[Source passage]
====

On May 5, 2005, at 7:58 AM, atarpley wrote:
1) When will the final Open MPI be released (non development)?
As soon as everybody is happy with the stability and the features of
a version. And like for most of the HPC software, SC05 seems like a
reasonable deadline. Meanwhile, a beta version will be released soon
(no specific deadline available at the moment).
2) What fault tolerance mechanisms will be included? Specifically,
if a node
goes down, what happens? Will everything bomb?
Several models of fault tolerance will be included. Maybe not on the
first release but there are several teams already working on such
projects. A short list of available fault tolerance mechanisms follow:
1. a coordinated checkpointing - a Chandy-Lamport (a la LAM)
2. an uncoordinated one (a la MPICH-V)
3. and one similar with FT-MPI.
In few words: most of the usual fault-tolerance mechanisms will be
included.

====

[Source material]
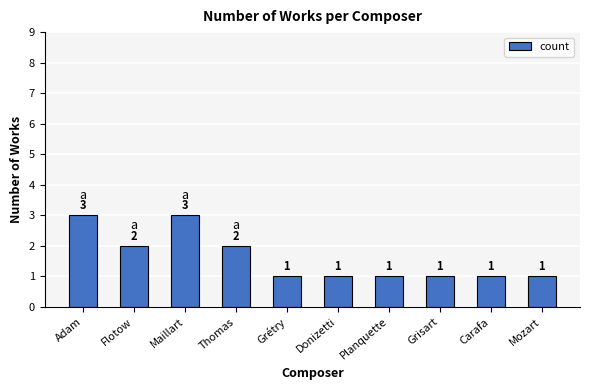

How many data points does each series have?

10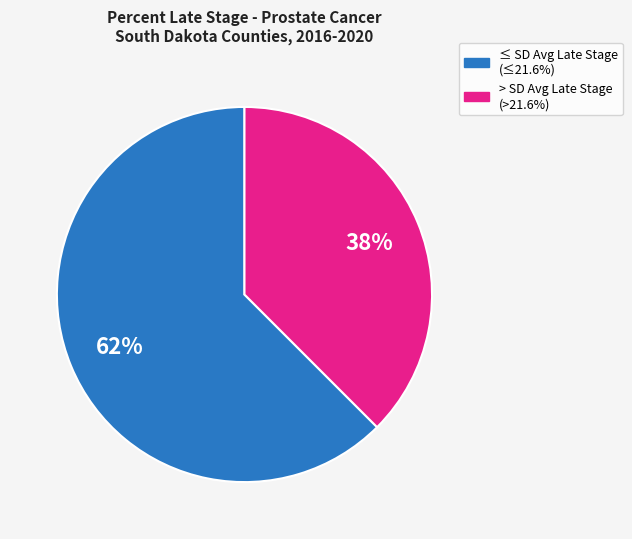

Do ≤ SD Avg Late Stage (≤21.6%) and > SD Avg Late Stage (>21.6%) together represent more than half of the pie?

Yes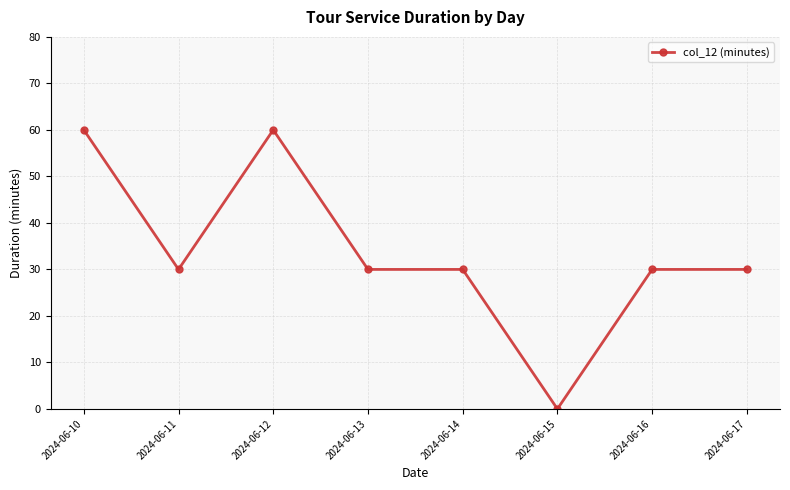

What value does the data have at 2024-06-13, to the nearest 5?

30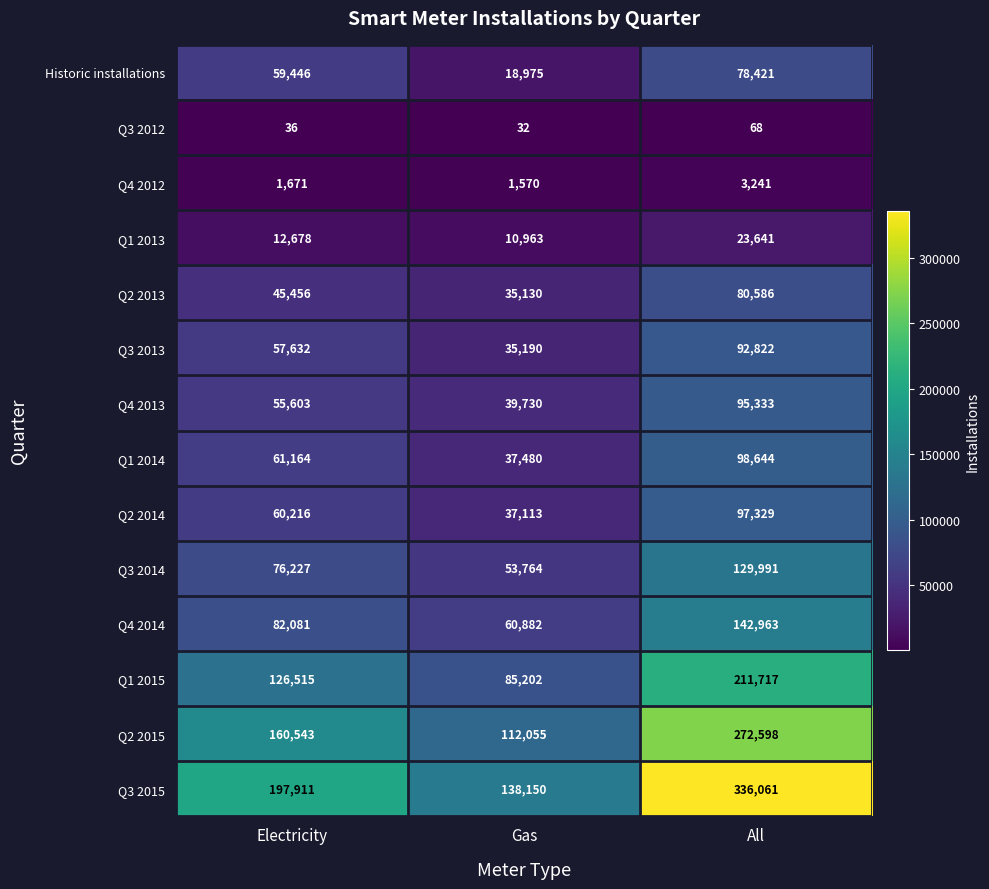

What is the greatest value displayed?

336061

====

[Requirement 1] In the Open MPI reply, which event is named as a reasonable deadline for the final release?
[Requirement 2] Continue the Open MPI reply, picking up after its final sentence.

[Written response 1] SC05

[Written response 2]
The behavior of the application when a node goes down depend on the
user choice (via parameters at the initialization time). If the user
let the error handler on the MPI communicators to fatal then of
course everything will get destroyed by the Open MPI runtime
environment. Otherwise, one (depending again on user parameters) of
the fault tolerance mechanisms will take care of the rest of the
execution.
3) There will be FULL multi-threading support, correct?
Correct except that the FULL multi-threading support is already
inside. We are currently testing the multi-threaded support for all
of the drivers (only TCP is considered to be multi-threaded
compliant). The next step will be to look at the performances, as we
are using fine grained locking mechanisms.
This feature will definitively be in the stable release.
Thanks,
george.
"We must accept finite disappointment, but we must never lose infinite
hope."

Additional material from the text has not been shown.